Debugging an Application on Cross Linux¶
This section describes the steps needed to run the Cross Linux debugger.
The debugging solution that GNAT provides on this target consists of three tools:
gdbserver: A debugging server on target, which provides a low-level interface to control the debugged program.
gdb: The debugger itself, run on the host; it connects to GDBserver and allows the user to control the debugged program through a command-line interface.
gnatstudio: GNAT Studio, which provides a graphical front-end for gdb.
To start a debugging session, you first need to start the program under
control of GDBserver. For example, if the board has an internet
connection to the development host, and assuming the Internet hostname
of the board is
myboard, your application is named myapp, and
the port on which GDBserver will wait for requests is port 2345,
the command would be:
myboard> gdbserver myboard:2345 myapp
This starts the execution of your program on the target, and then suspends it at the very beginning. Once this is done, GDBserver then waits for the debugger to connect.

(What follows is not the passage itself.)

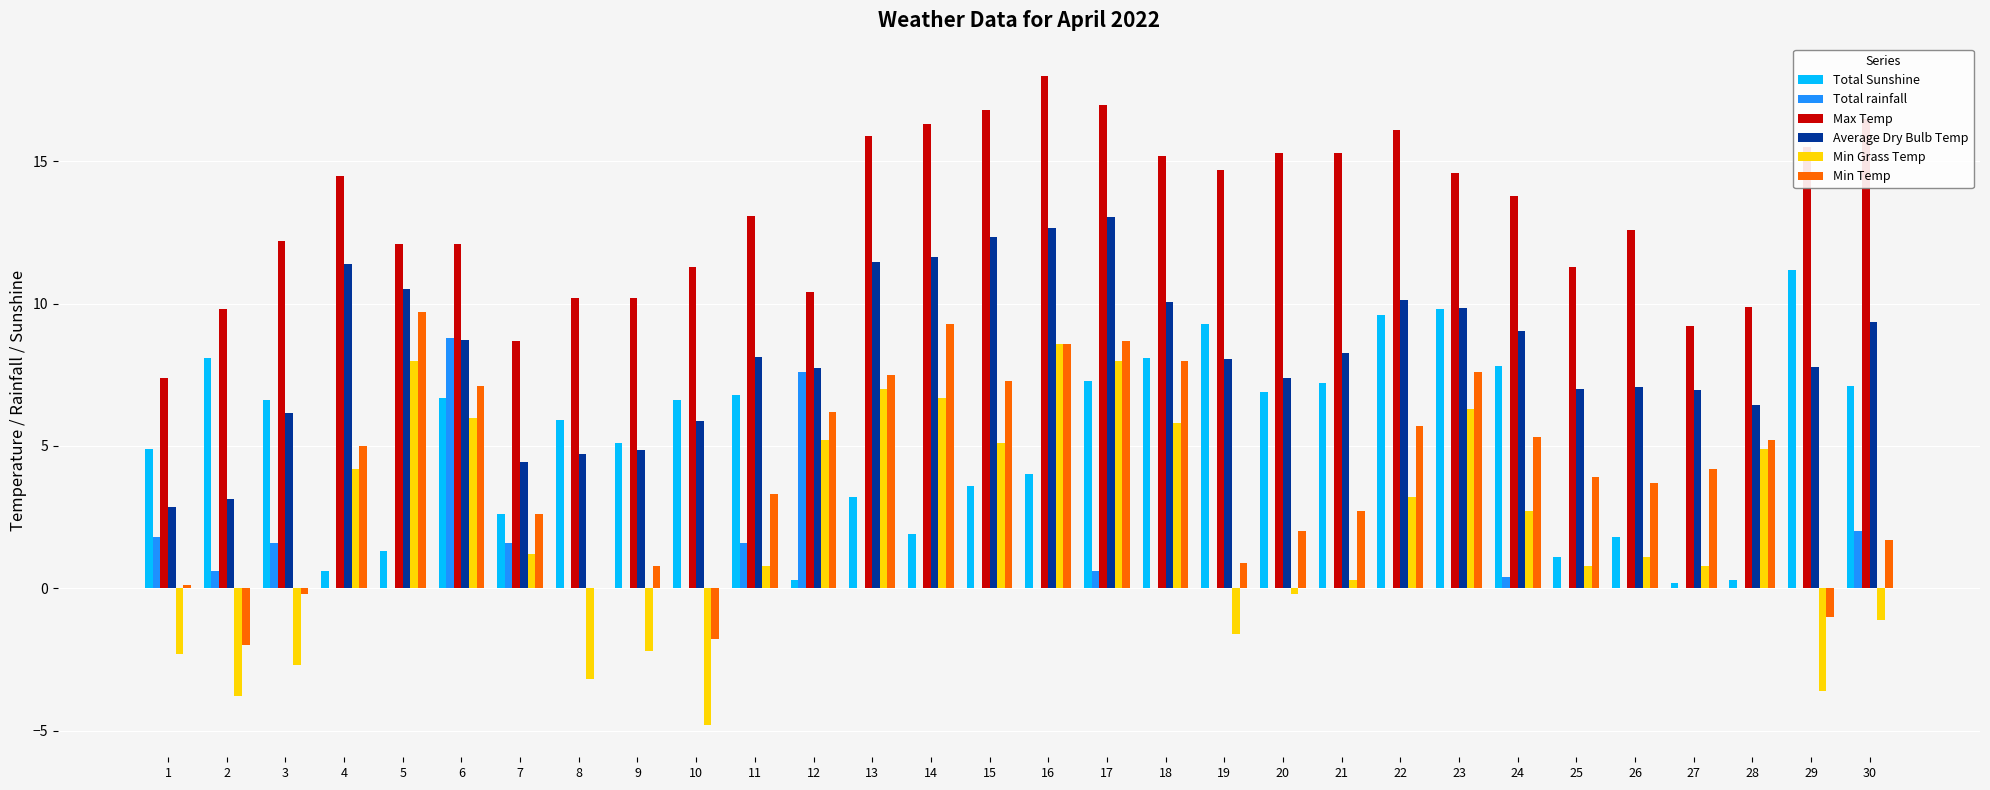

Between 5 and 9, which series saw the biggest shift?

Min Grass Temp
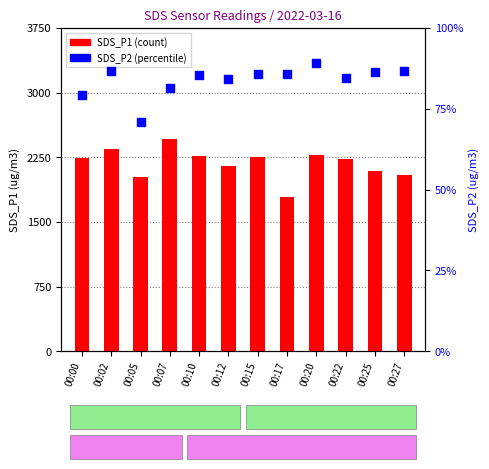

What are all the series names shown in the legend?

SDS_P1, SDS_P2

You can now start the debugger. In GNAT Studio, in the
Languages tab of
the project properties page, you would specify the name of the debugger (e.g.
powerpc64-generic-linux-gnu-gdb). You would then be able to start this
debugger with the command:
<No Main Program>.
Alternatively, you can run the debugger gdb from the command line.
You are now ready to connect the debugger to the GDB server:
(gdb) target remote myboard:2345
Once the debugger is connected to the GDBserver, you can debug your program as usual (insert breakpoints, inspect variables and memory, etc); remember that the program’s execution has already been started by GDBserver, and thus use “continue” to resume the program’s execution, rather than “run”. Below is an example of a debugging session where the user is interested in debugging a function called some_function, and therefore, after connecting to the target, inserts a breakpoint and then resumes his program until reaching that breakpoint:
(gdb) target remote myboard:2345 ... (gdb) break some_function ... (gdb) continue ...
Note that the debugger needs access to the exact shared libraries
being used by your program. By default, what the debugger does
is automatically download from the target a copy of each shared
library the program uses. It is recommended to keep the default,
as this ensures that the debugger’s knowledge of the shared libraries
matches exactly the libraries actually installed on the target,
which is crucial. However, if you are debugging on a target
with a slow connection, the download may be taking long enough that
you would prefer to maintain on the host a copy of the target
system’s shared library (the sysroot described above), and then
tell the debugger to use your sysroot instead. For this, before
connecting to GDBserver, use the following debugger command (where
SYSROOT_PATH should be replaced by the path where
the sysroot is located on the host):
(gdb) set sysroot SYSROOT_PATH ...
For further information about the debugger or the GDB server, please refer to the GDB User’s Manual.